Chronic neuropathic pain represents a heterogeneous group of diseases in which pain is caused by nerve damage owing to various etiologies. Before pain is perceived in the central nervous system, different descending mechanisms must modulate the initial nociceptive stimulus. The imbalance between the amount of stimuli and the efficacy of modulation mechanisms is processed as the sensation of pain. High-magnitude or repetitive nociceptive impulses cause peripheral and central neuronal changes, leading to the maintenance and exacerbation of the pain sensation. These alterations are often irreversible and responsible for patient reports of long-term pain, even after many unsuccessful treatments. Most of the current ideas regarding the pathophysiology of neuropathic pain originated from experimental work in animal models. The underlying mechanisms are described below.

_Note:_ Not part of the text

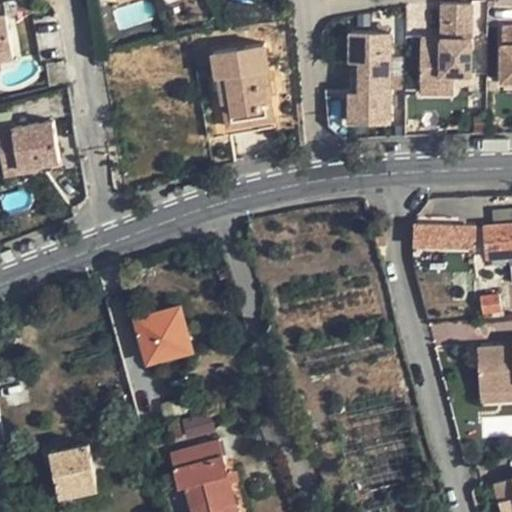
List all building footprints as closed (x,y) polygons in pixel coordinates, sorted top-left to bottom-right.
[(472,2),(442,1),(441,35),(421,34),(421,81),(454,82),(454,72),(471,72),(472,2)] [(5,15),(0,16),(0,58),(13,56),(5,15)] [(511,22),(501,23),(501,79),(511,79),(511,22)] [(391,28),(351,28),(350,118),(391,118),(391,28)] [(220,73),(221,72),(229,71),(233,97),(226,98),(229,118),(268,112),(264,89),(261,76),(267,74),(265,65),(268,63),(263,41),(216,49),(220,73)] [(221,72),(226,98),(233,97),(229,71),(221,72)] [(471,82),(471,72),(454,72),(454,82),(471,82)] [(269,88),(267,74),(261,76),(264,89),(269,88)] [(454,82),(421,81),(421,90),(454,91),(454,82)] [(273,111),(268,112),(229,118),(231,128),(275,121),(273,111)] [(53,127),(13,133),(15,143),(0,145),(0,147),(6,179),(22,176),(21,170),(40,167),(59,164),(53,127)] [(0,132),(0,145),(15,143),(13,133),(13,131),(0,132)] [(40,167),(21,170),(22,176),(41,174),(40,167)] [(511,205),(493,207),(494,222),(486,222),(487,254),(511,252),(511,205)] [(470,242),(471,223),(415,222),(415,242),(459,243),(458,241),(470,242)] [(384,223),(374,226),(378,244),(389,241),(384,223)] [(373,261),(266,287),(281,344),(386,319),(373,261)] [(504,291),(484,294),(486,310),(506,307),(504,291)] [(180,303),(137,315),(149,358),(192,346),(180,303)] [(387,323),(282,348),(289,375),(394,350),(387,323)] [(483,388),(511,386),(511,344),(482,346),(483,388)] [(511,397),(511,386),(483,388),(483,398),(511,397)] [(156,390),(143,394),(152,420),(165,416),(156,390)] [(332,406),(339,437),(408,421),(401,390),(332,406)] [(408,421),(339,437),(345,466),(414,450),(408,421)] [(90,439),(50,448),(60,491),(100,483),(90,439)] [(237,506),(230,479),(227,469),(219,439),(172,451),(182,484),(187,483),(195,509),(211,505),(214,511),(237,506)] [(414,450),(345,466),(352,495),(421,479),(414,450)] [(238,466),(227,469),(230,479),(240,476),(238,466)] [(511,511),(511,475),(497,479),(505,511),(511,511)]
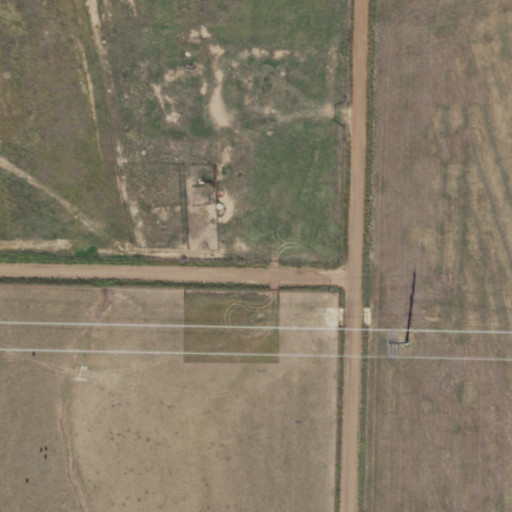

Pain sensations are normally elicited by activity in unmyelinated (C-) and thinly myelinated (Aδ-) primary afferent neurons. These nociceptors are usually silent in the absence of stimulation and respond best to potentially noxious stimuli. Neurons become abnormally sensitive after damage to peripheral nerves and develop pathological spontaneous activity. These pathological changes result from molecular and cellular changes at the level of the primary afferent nociceptor that are triggered by the nerve lesion. They are expressed as increased spontaneous firing, lowered activation threshold, and expanded receptive fields.
Hyperactivity of the peripheral nociceptor results in secondary changes in the dorsal horn of the spinal cord with an associated increase in general excitability of multi-receptive spinal cord neurons. This hyper-excitability is manifested by increased neuronal activity in response to noxious stimuli, expansion of neuronal receptive fields, and spread of spinal hyper-excitability to other segments. Central sensitization is initiated and maintained by activity in pathologically sensitized C-fibers. Importantly, the activation of both descending facilitatory and inhibitory supraspinal pain control systems requires intense noxious stimulation, resulting in activation of these brainstem centers to finally activate the descending arm of thespino-bulbo-spinal circuit. An imbalance between facilitatory and inhibitory systems, with higher activity in the former and lower in the latter, contributes to central neuronal sensitization and to the development and maintenance of pain.
Some patients experience a profound cutaneous deafferentation of the painful area without significant allodynia. In BSSO and orofacial neuropathic pain, the simultaneous occurrence of an exposed nerve or partial axonal IAN injury together with disruption of the bony environment of the IAN is a risk factor. The formation of a neuroma from a severed nerve ending has been associated with neuropathic pain, which is attributed to altered sensory processing in either the trigeminal ganglion or the central trigeminal nerve center. Politis et al. found no visible nerve damage on panoramic radiographs or magnetic resonance imaging (MRI) or computerized tomography (CT) scans in their case series of neuropathic pain after BSSO surgery, except in one patient in whom neuropathic pain started after loss of fixation and pathological movement of the bone segments due to pseudarthrosis. In this patient, the neuropathic pain disappeared after bone grafting and stabilization of the segments with adequate fixation.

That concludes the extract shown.